### Task brief
Copy out all of the records, exactly as they appear.

»»

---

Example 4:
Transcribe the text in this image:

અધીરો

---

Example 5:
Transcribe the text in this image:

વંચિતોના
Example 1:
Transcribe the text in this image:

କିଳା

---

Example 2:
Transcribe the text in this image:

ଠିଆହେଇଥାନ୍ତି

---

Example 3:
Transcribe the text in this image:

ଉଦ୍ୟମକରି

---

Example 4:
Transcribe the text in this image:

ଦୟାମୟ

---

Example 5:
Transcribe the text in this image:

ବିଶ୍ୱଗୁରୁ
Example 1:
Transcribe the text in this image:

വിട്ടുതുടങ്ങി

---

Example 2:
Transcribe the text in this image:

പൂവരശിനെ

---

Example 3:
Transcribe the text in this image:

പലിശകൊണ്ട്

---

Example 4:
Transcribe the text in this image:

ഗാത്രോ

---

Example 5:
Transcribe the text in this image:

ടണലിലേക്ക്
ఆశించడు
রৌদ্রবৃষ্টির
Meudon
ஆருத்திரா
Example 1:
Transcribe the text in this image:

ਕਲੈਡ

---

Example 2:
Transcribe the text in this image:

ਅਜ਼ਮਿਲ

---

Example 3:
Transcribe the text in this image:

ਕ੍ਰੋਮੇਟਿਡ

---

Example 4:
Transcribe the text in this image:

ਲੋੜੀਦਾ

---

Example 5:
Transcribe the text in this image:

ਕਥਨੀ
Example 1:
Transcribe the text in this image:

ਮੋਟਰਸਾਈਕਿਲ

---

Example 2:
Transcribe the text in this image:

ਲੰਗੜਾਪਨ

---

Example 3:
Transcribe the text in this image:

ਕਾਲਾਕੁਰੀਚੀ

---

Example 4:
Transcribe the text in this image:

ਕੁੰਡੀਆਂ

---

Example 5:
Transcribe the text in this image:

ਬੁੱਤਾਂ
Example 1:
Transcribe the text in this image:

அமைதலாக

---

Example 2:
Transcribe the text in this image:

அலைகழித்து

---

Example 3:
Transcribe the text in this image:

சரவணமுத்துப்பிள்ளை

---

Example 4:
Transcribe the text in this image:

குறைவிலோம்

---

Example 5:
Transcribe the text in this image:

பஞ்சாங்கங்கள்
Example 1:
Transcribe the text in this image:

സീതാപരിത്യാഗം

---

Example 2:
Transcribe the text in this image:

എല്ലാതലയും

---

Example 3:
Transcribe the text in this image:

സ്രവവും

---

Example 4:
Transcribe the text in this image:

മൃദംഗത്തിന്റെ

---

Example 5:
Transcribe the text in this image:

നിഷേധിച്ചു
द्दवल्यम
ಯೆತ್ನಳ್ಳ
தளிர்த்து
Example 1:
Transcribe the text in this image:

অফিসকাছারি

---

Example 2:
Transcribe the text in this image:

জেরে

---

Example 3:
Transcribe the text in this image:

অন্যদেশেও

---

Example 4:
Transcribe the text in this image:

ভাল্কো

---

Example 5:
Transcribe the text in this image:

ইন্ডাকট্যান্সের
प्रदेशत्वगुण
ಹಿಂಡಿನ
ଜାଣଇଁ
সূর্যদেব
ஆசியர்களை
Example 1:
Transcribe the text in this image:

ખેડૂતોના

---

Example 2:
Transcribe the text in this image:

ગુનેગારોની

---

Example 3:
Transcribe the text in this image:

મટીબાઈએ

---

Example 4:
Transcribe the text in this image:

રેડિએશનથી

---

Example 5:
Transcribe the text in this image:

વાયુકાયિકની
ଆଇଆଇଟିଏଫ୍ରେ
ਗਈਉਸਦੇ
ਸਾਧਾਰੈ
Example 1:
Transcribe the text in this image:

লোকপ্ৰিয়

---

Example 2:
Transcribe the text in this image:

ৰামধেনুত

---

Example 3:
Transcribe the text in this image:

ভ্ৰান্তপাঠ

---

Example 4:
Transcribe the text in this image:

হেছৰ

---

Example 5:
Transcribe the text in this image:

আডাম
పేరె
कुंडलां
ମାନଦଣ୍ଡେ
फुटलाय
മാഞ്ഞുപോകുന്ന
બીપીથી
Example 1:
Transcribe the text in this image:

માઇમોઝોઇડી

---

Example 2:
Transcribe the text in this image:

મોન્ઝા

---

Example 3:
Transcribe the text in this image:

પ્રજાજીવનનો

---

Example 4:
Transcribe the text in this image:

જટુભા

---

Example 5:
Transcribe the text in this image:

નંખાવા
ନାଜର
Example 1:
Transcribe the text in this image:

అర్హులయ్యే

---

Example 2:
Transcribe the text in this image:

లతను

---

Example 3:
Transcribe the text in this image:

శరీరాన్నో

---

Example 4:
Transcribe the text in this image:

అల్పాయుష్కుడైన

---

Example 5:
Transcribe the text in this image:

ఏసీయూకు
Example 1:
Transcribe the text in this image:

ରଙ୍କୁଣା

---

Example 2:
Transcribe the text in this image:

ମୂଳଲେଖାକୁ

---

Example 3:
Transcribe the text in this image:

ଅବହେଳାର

««

### Solution to the exercise
---

Example 4:
Transcribe the text in this image:

અધીરો

---

Example 5:
Transcribe the text in this image:

વંચિતોના
Example 1:
Transcribe the text in this image:

କିଳା

---

Example 2:
Transcribe the text in this image:

ଠିଆହେଇଥାନ୍ତି

---

Example 3:
Transcribe the text in this image:

ଉଦ୍ୟମକରି

---

Example 4:
Transcribe the text in this image:

ଦୟାମୟ

---

Example 5:
Transcribe the text in this image:

ବିଶ୍ୱଗୁରୁ
Example 1:
Transcribe the text in this image:

വിട്ടുതുടങ്ങി

---

Example 2:
Transcribe the text in this image:

പൂവരശിനെ

---

Example 3:
Transcribe the text in this image:

പലിശകൊണ്ട്

---

Example 4:
Transcribe the text in this image:

ഗാത്രോ

---

Example 5:
Transcribe the text in this image:

ടണലിലേക്ക്
ఆశించడు
রৌদ্রবৃষ্টির
Meudon
ஆருத்திரா
Example 1:
Transcribe the text in this image:

ਕਲੈਡ

---

Example 2:
Transcribe the text in this image:

ਅਜ਼ਮਿਲ

---

Example 3:
Transcribe the text in this image:

ਕ੍ਰੋਮੇਟਿਡ

---

Example 4:
Transcribe the text in this image:

ਲੋੜੀਦਾ

---

Example 5:
Transcribe the text in this image:

ਕਥਨੀ
Example 1:
Transcribe the text in this image:

ਮੋਟਰਸਾਈਕਿਲ

---

Example 2:
Transcribe the text in this image:

ਲੰਗੜਾਪਨ

---

Example 3:
Transcribe the text in this image:

ਕਾਲਾਕੁਰੀਚੀ

---

Example 4:
Transcribe the text in this image:

ਕੁੰਡੀਆਂ

---

Example 5:
Transcribe the text in this image:

ਬੁੱਤਾਂ
Example 1:
Transcribe the text in this image:

அமைதலாக

---

Example 2:
Transcribe the text in this image:

அலைகழித்து

---

Example 3:
Transcribe the text in this image:

சரவணமுத்துப்பிள்ளை

---

Example 4:
Transcribe the text in this image:

குறைவிலோம்

---

Example 5:
Transcribe the text in this image:

பஞ்சாங்கங்கள்
Example 1:
Transcribe the text in this image:

സീതാപരിത്യാഗം

---

Example 2:
Transcribe the text in this image:

എല്ലാതലയും

---

Example 3:
Transcribe the text in this image:

സ്രവവും

---

Example 4:
Transcribe the text in this image:

മൃദംഗത്തിന്റെ

---

Example 5:
Transcribe the text in this image:

നിഷേധിച്ചു
द्दवल्यम
ಯೆತ್ನಳ್ಳ
தளிர்த்து
Example 1:
Transcribe the text in this image:

অফিসকাছারি

---

Example 2:
Transcribe the text in this image:

জেরে

---

Example 3:
Transcribe the text in this image:

অন্যদেশেও

---

Example 4:
Transcribe the text in this image:

ভাল্কো

---

Example 5:
Transcribe the text in this image:

ইন্ডাকট্যান্সের
प्रदेशत्वगुण
ಹಿಂಡಿನ
ଜାଣଇଁ
সূর্যদেব
ஆசியர்களை
Example 1:
Transcribe the text in this image:

ખેડૂતોના

---

Example 2:
Transcribe the text in this image:

ગુનેગારોની

---

Example 3:
Transcribe the text in this image:

મટીબાઈએ

---

Example 4:
Transcribe the text in this image:

રેડિએશનથી

---

Example 5:
Transcribe the text in this image:

વાયુકાયિકની
ଆଇଆଇଟିଏଫ୍ରେ
ਗਈਉਸਦੇ
ਸਾਧਾਰੈ
Example 1:
Transcribe the text in this image:

লোকপ্ৰিয়

---

Example 2:
Transcribe the text in this image:

ৰামধেনুত

---

Example 3:
Transcribe the text in this image:

ভ্ৰান্তপাঠ

---

Example 4:
Transcribe the text in this image:

হেছৰ

---

Example 5:
Transcribe the text in this image:

আডাম
పేరె
कुंडलां
ମାନଦଣ୍ଡେ
फुटलाय
മാഞ്ഞുപോകുന്ന
બીપીથી
Example 1:
Transcribe the text in this image:

માઇમોઝોઇડી

---

Example 2:
Transcribe the text in this image:

મોન્ઝા

---

Example 3:
Transcribe the text in this image:

પ્રજાજીવનનો

---

Example 4:
Transcribe the text in this image:

જટુભા

---

Example 5:
Transcribe the text in this image:

નંખાવા
ନାଜର
Example 1:
Transcribe the text in this image:

అర్హులయ్యే

---

Example 2:
Transcribe the text in this image:

లతను

---

Example 3:
Transcribe the text in this image:

శరీరాన్నో

---

Example 4:
Transcribe the text in this image:

అల్పాయుష్కుడైన

---

Example 5:
Transcribe the text in this image:

ఏసీయూకు
Example 1:
Transcribe the text in this image:

ରଙ୍କୁଣା

---

Example 2:
Transcribe the text in this image:

ମୂଳଲେଖାକୁ

---

Example 3:
Transcribe the text in this image:

ଅବହେଳାର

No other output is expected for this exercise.